«L’anno scorso sono stato operato per un piccolo tumore al rene e ora sto bene». A raccontare la sua esperienza con il cancro è Roberto Vecchioni, uno tra i più prolifici e apprezzati cantautori italiani. Non è la prima volta che l’artista confessa un suo problema di salute (leggi la confessione a OK di quando ebbe un infarto), ma come sempre, quando parla, coglie l’occasione per riflettere e trarre dalla propria esperienza un insegnamento.
«Ho visto dieci professori tra l’Italia e l’estero e ho ricevuto dieci pareri in cui ognuno mi prospettava con freddezza un intervento diverso», spiega il cantante-professore. «E posso dire che il paziente ha bisogno anche di sensibilità, del lato umano del medico.

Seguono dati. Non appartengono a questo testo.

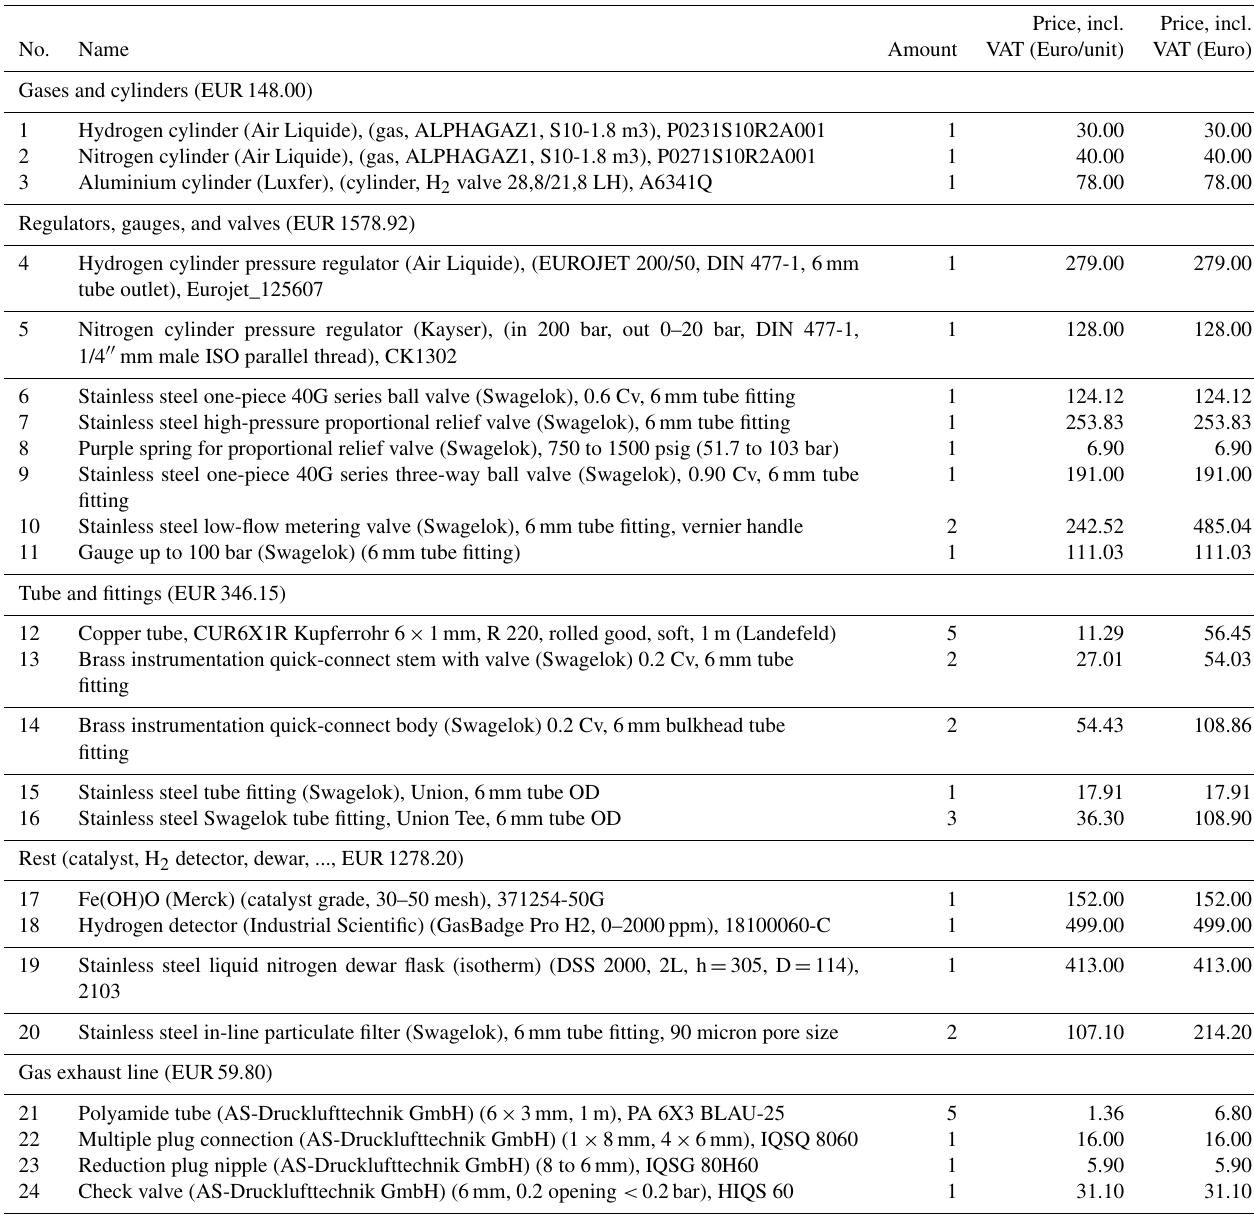
Table A1. Price list of all needed components for the high-pressure PHG. Full list of items required for construction of the portable liquid nitrogen parahydrogen generator (without cart) with 6mm copper connection tubes. Here the following format for item names is used: {Name (company), (specifications), article number}. Given prices include 19% VAT.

Bisogna valorizzare la figura del medico di famiglia, quello di una volta, che sa tutto di te e dei tuoi parenti, che ha in mano le certelle di tutti, che non si chiude nella sua torre d’avorio ma vive sul campo, ti segue, si sbatte, va in giro».
Vecchioni ha scritto l’introduzione di C’era una volta il medico di famiglia, un libro scritto dai due medici di famiglia Maurizio Bruni e Francesco Carelli. «Ho questa concezione un po’ romantica di un professionista che sappia avere intuizioni, e le intuizioni sono artistiche», conclude il cantante. «Non dico che il medico deve essere innamorato del paziente ma non può lasciarlo ad operazione fatta, dargli una cura e poi andarsene. Il medico rimane ancora una figura che cura non solo il corpo, ma l’anima. E le due cose devono essere riportate insieme».